*DIRECTION 1*:
Answer these questions about the RevolutionZ episode description:
(a) Which chapter of the oral history does the episode present, and how many chapters are there in total?
(b) Who interviews Alexandra Voline, Andre Goldman, and Senator Malcolm King?
(c) How long is the episode?
*DIRECTION 2*: Carry on the RevolutionZ episode description from its final sentence.

*TEXT*:
::::::::
Episode 284 of RevolutionZ presents chapter two (of fourteen) of An Oral History of the Next American Revolution. It relates personal precursors of revolutionary participatory society through the life experiences of interviewees Alexandra Voline, Andre Goldman, and Senator Malcolm King who discuss with their interviewer, Miguel Guevara, all from their own world their personal trajectories into activism including the first major march, the early gun and militarism boycotts, overcoming early resistance and doubt, achieving early momentum, and much much more on the road to forming and working toward Revolutionary Participatory Society in the U.S. And yes, that is a whole lot which is why this episode is by far the longest so far at four minutes under two hours. (See the long list of topics below -- to get them, I skimmed the earlier article on ZNet, excerpt two of the serialization and grabbed here and there. It could have gone on and on...lives are big things and so is revolution....)
::::::::
*PROVIDED DATA*:

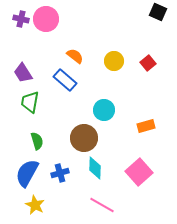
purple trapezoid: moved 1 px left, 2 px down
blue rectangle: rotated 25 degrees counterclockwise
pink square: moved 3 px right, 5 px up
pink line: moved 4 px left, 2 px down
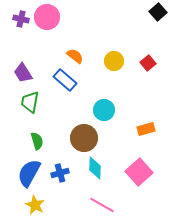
black square: rotated 24 degrees clockwise
pink circle: moved 1 px right, 2 px up
orange rectangle: moved 3 px down
blue semicircle: moved 2 px right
::::::::
*OUTPUT 1*:
(a) Chapter two, out of fourteen.
(b) Miguel Guevara.
(c) Four minutes under two hours.

*OUTPUT 2*:
Episode 283 of RevolutionZ, An Oral History of A Next American Revolution is the first episode of what hopes to be a Sequence of 14 episodes based on excerpts from a book in progress in which Miguel Guevara interviews 18 revolutionaries from a future parallel earth that is shifted 28 years forward from our own earth. The text excerpts will be published earlier in each week that each audio episode appears. The audio RevolutionZ episodes include the text material plus spontaneous reactions to it including questions, criticisms, elaborations, and clarifications that I deliver on my first hearing the material. This week has a foreword to the book by your RevolutionZ host, an introduction by Miguel Guevara the book's co-author, plus the book's first chapter which features a look forward to just after inauguration day 2048, plus many host interjections. What is the point of such a strange and risky project? To provide for discussion, evaluation, and refinement a realistic account of a possible next American Revolution's aims, methods, and lessons as discerned by a set of its very prominent and effective participants.
In Episode 282 of RevolutionZ, Alex Han, of In These Times, addresses the current surge, aims, and prospects of both labor and student activism and their possible intersection, as well as media responses and prospects. We discuss union bargaining strategies including and going beyond contract issues, campus organization and tactics, and urge the need to break down barriers between independent media outlets to forge a more strategically unified left media ecosystem.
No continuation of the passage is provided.